= Daniel Kunene =

South African literary scholar, translator, and writer

Daniel Pule Kunene (1923–2016) was a South African literary scholar, translator, and writer. He was Emeritus Professor of African Languages and Literature at the University of Wisconsin-Madison.

==Life==
Daniel Pule Kunene was born on April 13, 1923, in Edenville, South Africa. He gained a BA in 1949 from the University of South Africa, an MA in 1951 from the University of Cape Town and a PhD in 1961 from the University of Cape Town. He married Selina Sekhuthe in 1953. In 1963 he and his family left South Africa, finding political asylum in the United
States after a stay in London.

Kunene taught at UW Madison for 33 years. He also taught at the University of Cape Town, the University of London, the University of California, Los Angeles, and the Johannes Gutenberg University of Mainz.

He published 16 books and monographs in English and Sesotho, as well as hundreds of other publications. His books include the memoir: Kero Court Chronicles: Memoirs of Daniel P. Kunene (2015); fiction: Dawn To Twilight (2013); Dithoko, Dithothokiso le Dithohetletso tsa Sesotho (1996); From the Pit of Hell to the Spring of Life (1986); poetry: The Rock at the Corner of My Heart (2009); A Seed Must Seem to Die (1981); Pirates Have Become our Kings (1978); theatre: The Mandela Saga (1991); translation: Thomas Mofolo’s Pitseng: The Search for True Love (2013); CLS Nyembezi’s My Child! My Child! (2010); Thomas Mofolo’s Chaka (1981); and scholarship: The Zulu Novels of CLS. Nyembezi: A Critical Appraisal (2007); Thomas Mofolo and the Emergence of Written Sesotho Prose (1989); The Ideophone in Southern Sotho (1978); Heroic Poetry of the Basotho (1971); The Beginning of South African Vernacular Literature: A Historical Study (1967); and The Sound System of Southern Sotho (1961).

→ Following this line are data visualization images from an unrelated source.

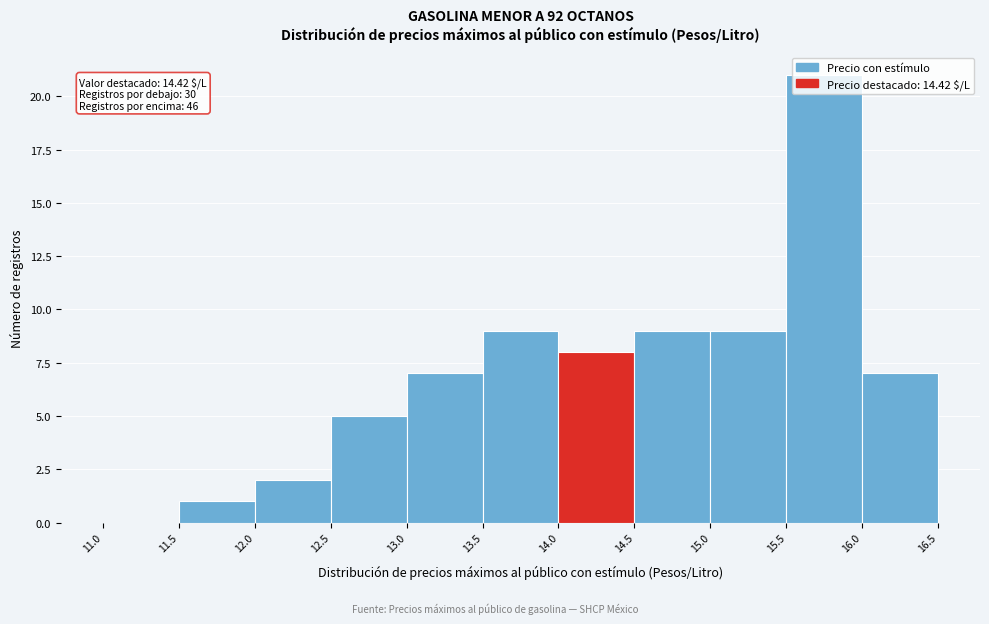

Over which range of the x-axis is the bar tallest?

15.5 to 16.0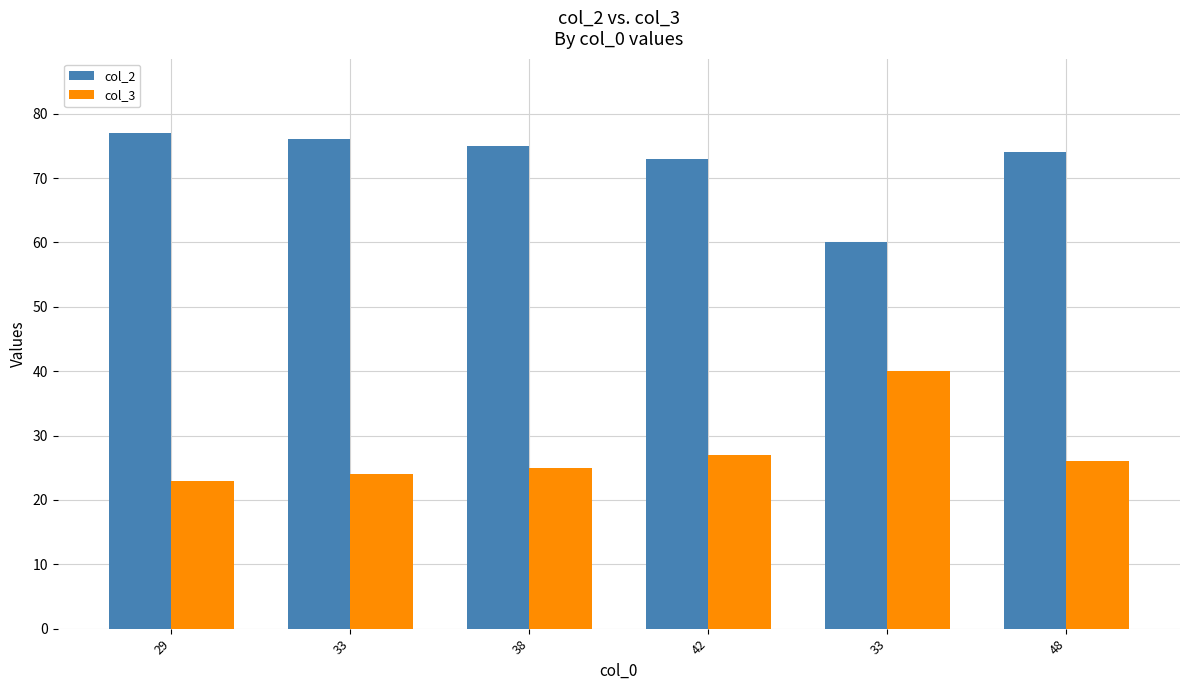

At how many categories does at least one series exceed 72?

5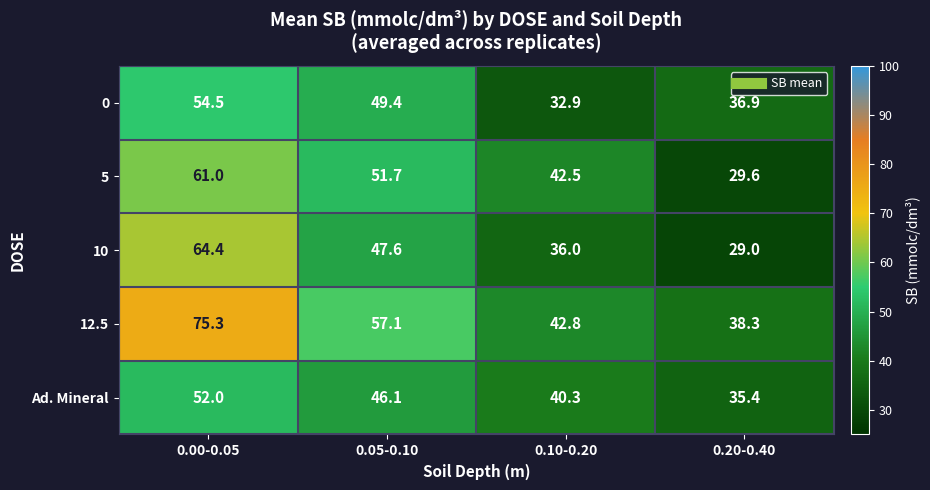

Reading left to right, list all the values displayed in this chart.

0: 0.00-0.05=54.5	0.05-0.10=49.4	0.10-0.20=32.9	0.20-0.40=36.9
5: 0.00-0.05=61.0	0.05-0.10=51.7	0.10-0.20=42.5	0.20-0.40=29.6
10: 0.00-0.05=64.4	0.05-0.10=47.6	0.10-0.20=36.0	0.20-0.40=29.0
12.5: 0.00-0.05=75.3	0.05-0.10=57.1	0.10-0.20=42.8	0.20-0.40=38.3
Ad. Mineral: 0.00-0.05=52.0	0.05-0.10=46.1	0.10-0.20=40.3	0.20-0.40=35.4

He was awarded the Sol T Plaatje Translation Award by the English Academy of Southern Africa in 2011, the Karel Čapek Award by the International Federation of Translators the same year. In 1995 he was awarded the Shuter and Shooter Prize for Literature .

In summer 1993 Kunene toured South Africa, his first chance to return after three decades of exile. His wife Selina died in October 1993. In 2003 he married again, to Marci Ellis. He died on May 27, 2016.

==Works==
- Dithoko, dithothokiso le dithoholetso tsa sesotho. Cape Town: Oxford University Press, 1966.
- The works of Thomas Mofolo : summaries and critiques : a forerunner of A digest of African vernacular literatures, 1967
- The beginning of South African vernacular literature: A historical study.
- Heroic poetry of the Basotho, 1971
- Pirates have become our kings: poems. Nairobi, Kenya : East African Pub. House, 1978.
- The ideophone in Southern Sotho, Berlin: Reimer, 1978.
- (tr.) Chaka by Thomas Mofolo. 1980.
- A seed must seem to die, 1981
- From the pit of Hell to the spring of life, 1984
- Thomas Mofolo and the emergence of written Sesotho prose, 1989
- The Zulu novels of C.L.S. Nyembezi : a critical appraisal. Lewiston, N.Y.: Edwin Mellen Press, 2007.